YOUR ASSIGNMENT: Drop every picture, then repeat the records exactly.

(SOURCE MATERIAL)

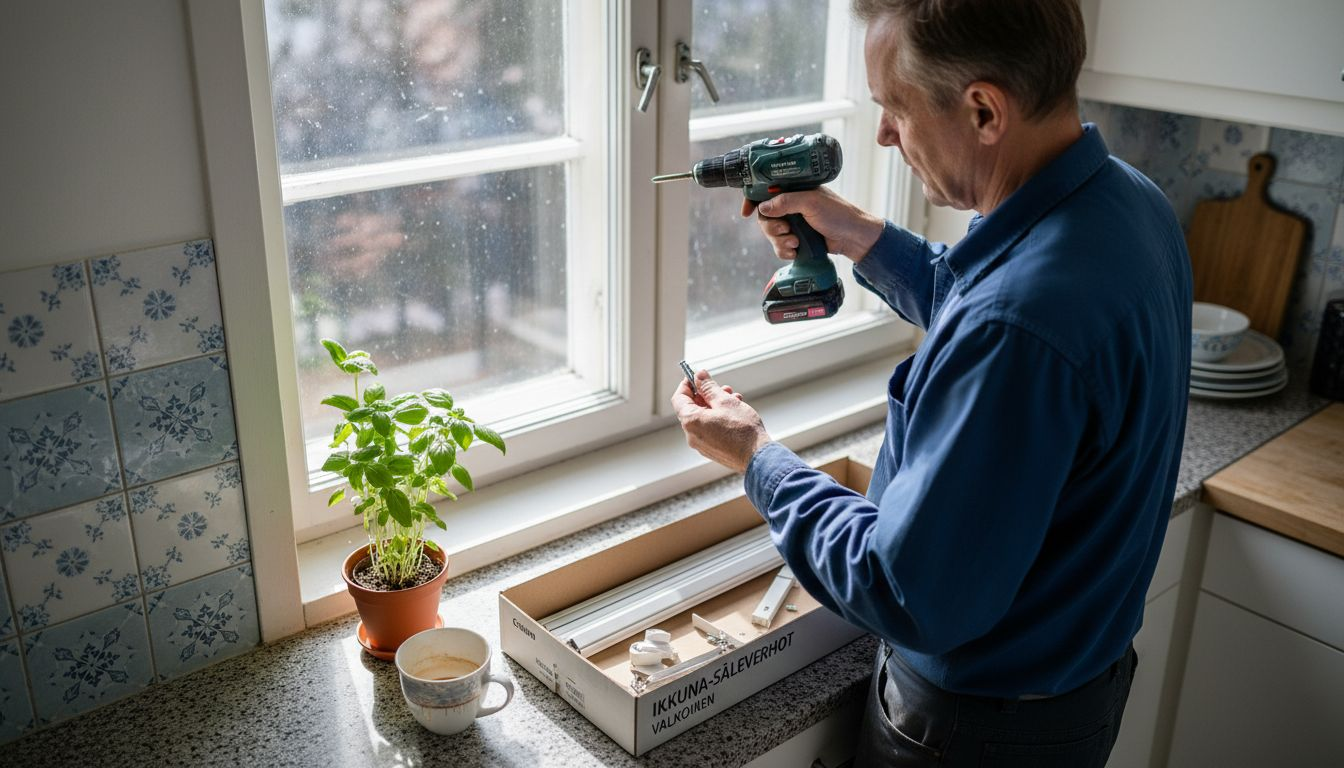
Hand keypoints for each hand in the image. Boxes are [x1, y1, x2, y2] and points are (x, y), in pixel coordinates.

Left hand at [671, 370, 771, 473]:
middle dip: (707, 395)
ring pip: (703, 418)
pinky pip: (709, 429)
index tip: (697, 377)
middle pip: (692, 408)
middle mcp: (692, 435)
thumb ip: (708, 387)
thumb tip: (698, 376)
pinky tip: (735, 414)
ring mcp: (701, 445)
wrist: (758, 457)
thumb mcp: (725, 401)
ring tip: (734, 399)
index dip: (687, 385)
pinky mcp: (712, 450)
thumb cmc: (742, 430)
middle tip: (722, 388)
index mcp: (691, 422)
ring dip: (716, 406)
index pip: (679, 398)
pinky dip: (718, 418)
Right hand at [741, 187, 884, 262]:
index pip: (765, 191)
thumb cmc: (838, 214)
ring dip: (779, 240)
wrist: (854, 238)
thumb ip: (786, 202)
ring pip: (771, 233)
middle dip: (771, 226)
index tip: (746, 212)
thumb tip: (763, 208)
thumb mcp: (811, 203)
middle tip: (784, 230)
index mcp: (794, 189)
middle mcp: (791, 204)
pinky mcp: (797, 238)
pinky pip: (779, 246)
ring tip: (795, 243)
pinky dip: (784, 251)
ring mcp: (794, 222)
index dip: (753, 200)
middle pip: (765, 216)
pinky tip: (795, 252)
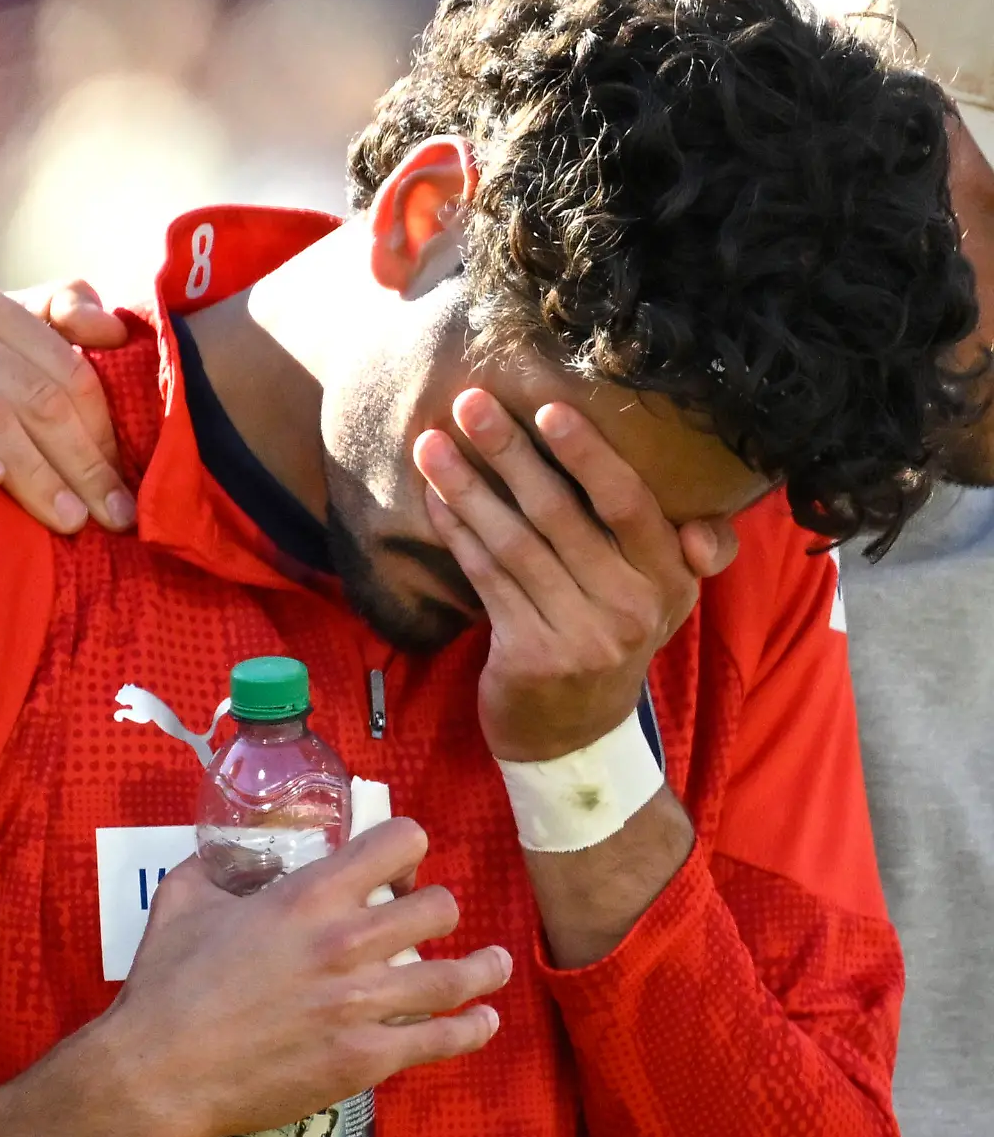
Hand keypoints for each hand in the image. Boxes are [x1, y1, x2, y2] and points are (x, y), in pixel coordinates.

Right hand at [100, 818, 509, 1136]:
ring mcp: (363, 1003)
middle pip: (437, 907)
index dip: (406, 846)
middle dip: (437, 908)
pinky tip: (484, 1022)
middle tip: (428, 920)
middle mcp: (348, 941)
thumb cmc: (167, 983)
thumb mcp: (185, 897)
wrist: (158, 1072)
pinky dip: (471, 1029)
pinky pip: (440, 1040)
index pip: (396, 841)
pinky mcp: (365, 1059)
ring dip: (482, 967)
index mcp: (309, 894)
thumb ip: (219, 867)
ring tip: (496, 964)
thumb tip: (229, 851)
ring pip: (454, 975)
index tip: (400, 862)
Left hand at [413, 390, 737, 763]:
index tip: (546, 407)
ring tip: (431, 443)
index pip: (629, 504)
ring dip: (467, 487)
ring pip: (514, 543)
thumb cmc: (613, 635)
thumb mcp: (664, 597)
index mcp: (670, 580)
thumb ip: (685, 551)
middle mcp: (632, 608)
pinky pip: (487, 579)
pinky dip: (458, 535)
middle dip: (510, 452)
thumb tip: (705, 530)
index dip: (587, 454)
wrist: (574, 733)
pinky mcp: (529, 656)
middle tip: (470, 403)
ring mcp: (579, 637)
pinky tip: (435, 499)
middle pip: (560, 513)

(End SOURCE MATERIAL)

RESPONSE TO THIS TASK:
Hand keypoints for each hand in the image. Boxes are [x1, y1, x2, y2] and points are (x, y), in pixel coordinates.

Left hand at [671, 370, 771, 473]:
middle dip: (707, 395)
ring pip: (703, 418)
pinky pip: (709, 429)
index tip: (697, 377)
middle pip: (692, 408)
middle mcp: (692, 435)
thumb ip: (708, 387)
thumb tip: (698, 376)
pinky tip: (735, 414)
ring mcp: (701, 445)
wrist: (758, 457)
thumb mcp: (725, 401)
ring tip: (734, 399)
index dip: (687, 385)
pinky mcp: (712, 450)
thumb cmc: (742, 430)
middle tip: (722, 388)
index mcp: (691, 422)
ring dip: (716, 406)
index pip: (679, 398)
pinky dip: (718, 418)
Right hand at [741, 187, 884, 262]:
index pip: (765, 191)
thumb cmc: (838, 214)
ring dip: (779, 240)
wrist: (854, 238)
thumb ip: (786, 202)
ring pip: (771, 233)
middle dip: (771, 226)
index tip: (746, 212)
thumb tip: (763, 208)
thumb mcp: (811, 203)
middle tip: (784, 230)
index mcp: (794, 189)
middle mcp: (791, 204)
pinky mcp: (797, 238)
pinky pip: (779, 246)
ring tip: (795, 243)
pinky dip: (784, 251)
ring mcp: (794, 222)
index dip: (753, 200)
middle pip: (765, 216)
pinky tip: (795, 252)
Hand keypoints for each hand in the image. Boxes are [x1, y1, x2, y2] and points are (x, y), in pixel coordinates.

Right hand at [100, 818, 509, 1136]:
ring mcp: (363, 1003)
middle pip: (437, 907)
index dip: (406, 846)
middle dip: (437, 908)
pinky tip: (484, 1022)
middle tip: (428, 920)
middle mcp: (348, 941)
thumb cmc: (167, 983)
thumb mcp: (185, 897)
wrist: (158, 1072)
pinky dip: (471, 1029)
pinky pip: (440, 1040)
index pip: (396, 841)
pinky mcp: (365, 1059)
ring dip: (482, 967)
index mcp: (309, 894)
thumb ip: (219, 867)
ring tip: (496, 964)
thumb tip: (229, 851)
ring pip: (454, 975)
index tip: (400, 862)
Left hand at [413, 390, 737, 763]:
index tip: (546, 407)
ring tip: (431, 443)
index pip: (629, 504)
ring dip: (467, 487)
ring pip: (514, 543)
thumb cmc: (613, 635)
thumb mcp: (664, 597)
index mcp: (670, 580)
thumb ip: (685, 551)
middle mcp: (632, 608)
pinky pip: (487, 579)
pinky dip: (458, 535)
middle dip: (510, 452)
thumb tip: (705, 530)
index dip: (587, 454)
wrist: (574, 733)
pinky mcp: (529, 656)
middle tip: (470, 403)
ring mcp: (579, 637)
pinky tip: (435, 499)
middle pip: (560, 513)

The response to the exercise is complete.